コボルトたちに難しい検問をしろという方が無理というものだ。
知らない人が来たらニルかウルメアに知らせるようにだけ言われているが、今回きたのは知っていた顔のグルナクだったので報告はなかったようである。
「まぁ、大丈夫だと思います、おそらく。巨人と人魚とも手を組むことになりましたので、それらしい外敵もあまりいないはずですし……」
「……お待ちいただきたい。手を組む、というのは、同盟ですか?」
敏感に反応したのはサマルだった。
自分たちが下についている状態で、他勢力と同盟をされると、自動的にそれよりも格下になってしまう。

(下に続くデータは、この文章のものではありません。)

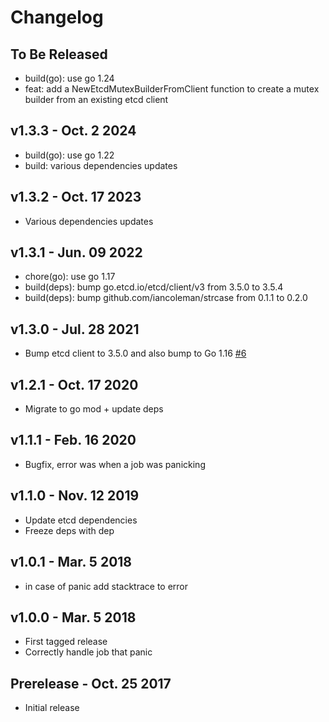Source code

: # Changelog

## To Be Released

* build(go): use go 1.24
* feat: add a NewEtcdMutexBuilderFromClient function to create a mutex builder from an existing etcd client

## v1.3.3 - Oct. 2 2024

* build(go): use go 1.22
* build: various dependencies updates

## v1.3.2 - Oct. 17 2023

* Various dependencies updates

## v1.3.1 - Jun. 09 2022

* chore(go): use go 1.17
* build(deps): bump go.etcd.io/etcd/client/v3 from 3.5.0 to 3.5.4
* build(deps): bump github.com/iancoleman/strcase from 0.1.1 to 0.2.0

## v1.3.0 - Jul. 28 2021

* Bump etcd client to 3.5.0 and also bump to Go 1.16
  [#6](https://github.com/Scalingo/go-etcd-cron/pull/6)

## v1.2.1 - Oct. 17 2020

* Migrate to go mod + update deps

## v1.1.1 - Feb. 16 2020

* Bugfix, error was <nil> when a job was panicking

## v1.1.0 - Nov. 12 2019

* Update etcd dependencies
* Freeze deps with dep

## v1.0.1 - Mar. 5 2018

* in case of panic add stacktrace to error

## v1.0.0 - Mar. 5 2018

* First tagged release
* Correctly handle job that panic

## Prerelease - Oct. 25 2017

* Initial release
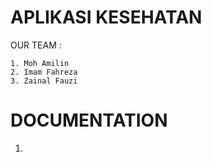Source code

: # APLIKASI KESEHATAN 

OUR TEAM :

    1. Moh Amilin       
    2. Imam Fahreza
    3. Zainal Fauzi


# DOCUMENTATION

1.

ハルカに従うことには異議ないが、若いサマルには少しばかり引っ掛かったのだった。
「えー……、一応ですね、どちらも国に所属するような形になります。巨人族はあなたたちと同じように、元々長をしていた三人に統治を任せています。人魚たちはこの街の近海に移り住んでもらいました。外の坂道を降りていけば、魚をとってくれますよ」
「そうでしたか……。…………ず、随分と領土が広がっていませんか?」
冷静に考えてから頭の中になんとなくの地図を思い浮かべ、サマルは動揺する。
「そういうことになってるみたいで……」
他人事のように言うハルカにサマルはまた変な顔をしたが、ハルカの規格外を心から信奉しているグルナクは、なぜだか誇らしげに胸を張っているのであった。